The funeral (all the funerals, but this is the one where I really noticed it) seem very Quaker. I recently learned how Quakers get married, and this seems like a very Quaker way of saying goodbye. Everyone gathers together, and those who are moved to do so speak. I like Quakers (at least, I like the Quakers I know), and it seems like a good system.

I wonder if Loriel will remember her cousin. She doesn't seem to have known him all that well, but she'll grow up with his ghost constantly hanging around.

All in all, it's an interesting way to end a story. It's almost a non-ending; the initial main thrust of the storyline kind of peters out when Gollum escapes, and it turns out to be the secondary plot that rises up to bite you in the tuchus. I think it works, because life often works that way -- kind of sudden and unexpected. But there is something kind of abrupt about the structure of the ending. It almost felt a little rushed.
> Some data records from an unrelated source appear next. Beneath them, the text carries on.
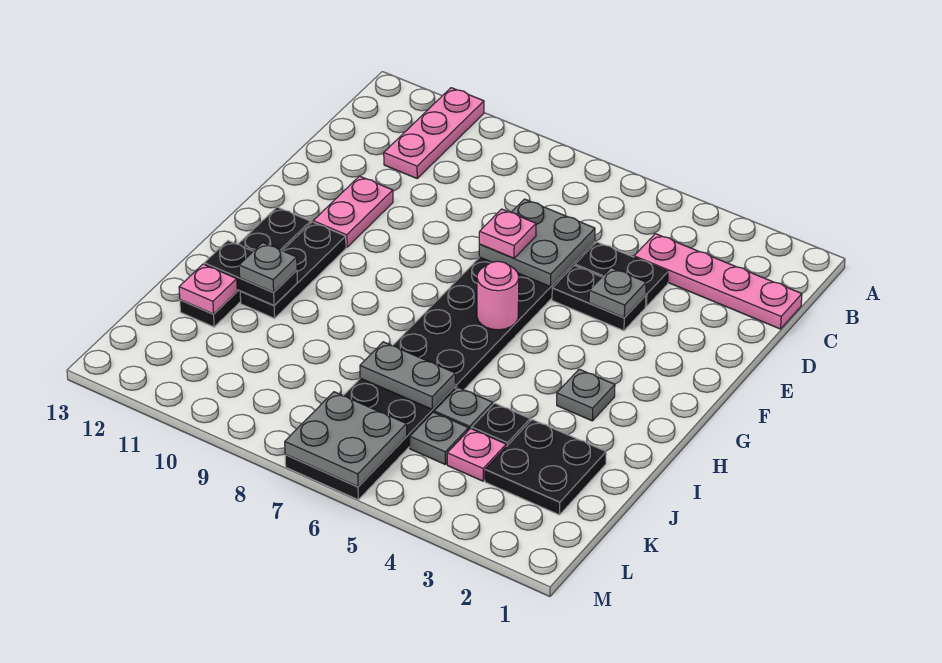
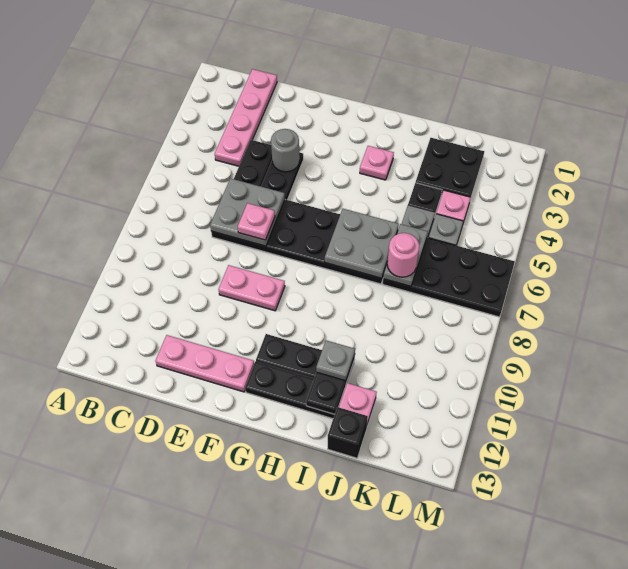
pink 1x3 plate [384,88,484,178] -> pink 1x3 plate moved to [155,335,254,392]
grey 1x1 plate [589,268,646,318] -> grey 1x1 round brick [271,129,300,172]
pink 1x2 plate [313,176,393,247] -> pink 1x2 plate moved to [218,265,285,311]
pink 1x1 round brick [477,261,519,330] -> pink 1x1 round brick moved to [387,233,419,277]
grey 1x1 plate [557,369,615,421] -> pink 1x1 plate [360,146,394,180]
none -> black 1x1 brick [328,407,368,458]
grey 2x2 plate [285,392,407,487] -> grey 2x2 plate moved to [325,209,399,278]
But I know you really don't like dwelling around a death, so I guess it's a tradeoff.

Also interesting is the clear sight of how well-connected Sinnarn was. You don't realize it when someone is alive, because their various relationships are all there and don't really need to be remarked upon. But when you remove someone from their own personal web and see who cries, you realize just how many people that person is connected to. Sinnarn is son, nephew, cousin, grandson, husband, son-in-law, grandson-in-law, and friend. And corpse. Let's not forget corpse.

I think that I will have to reread this story and the Tuilinn one many times this summer. I'm doing a Holocaust-related thesis, and that'll be good training for listening to Yom Ha-shoah music for a year.

Author Reply: I did think about pruning the cast! Too many OCs! But I also thought that it was unrealistic for Thranduil not to lose any of the warriors in his family. Anyway, I'm done killing people for a while. It's too depressing.

So far as I know, I made up a lot of that bonding stuff and who might feel what about whom. Sometimes it's been a pain to work with.

Tolkien says there's no organized religion in ME, so it's hard to think of how they'd deal with life's Big Moments. And if you believe that the spirit has gone to the Halls of Mandos and will be reincarnated some day, that must make a difference in how you see this too.

But there is something kind of abrupt about the structure of the ending. It almost felt a little rushed. Oh, my beta is going to love this. That's what she said too, but I just couldn't bear to drag this out any more. I wanted to get on to hope and the future. I just couldn't stand to watch them all suffer.

When I counted up Sinnarn's relatives, I couldn't believe how big his family was. He left a big hole. For a few minutes, I considered having it be Maltanaur who died, but it wouldn't have had as big an impact on the people of the realm. On readers, maybe!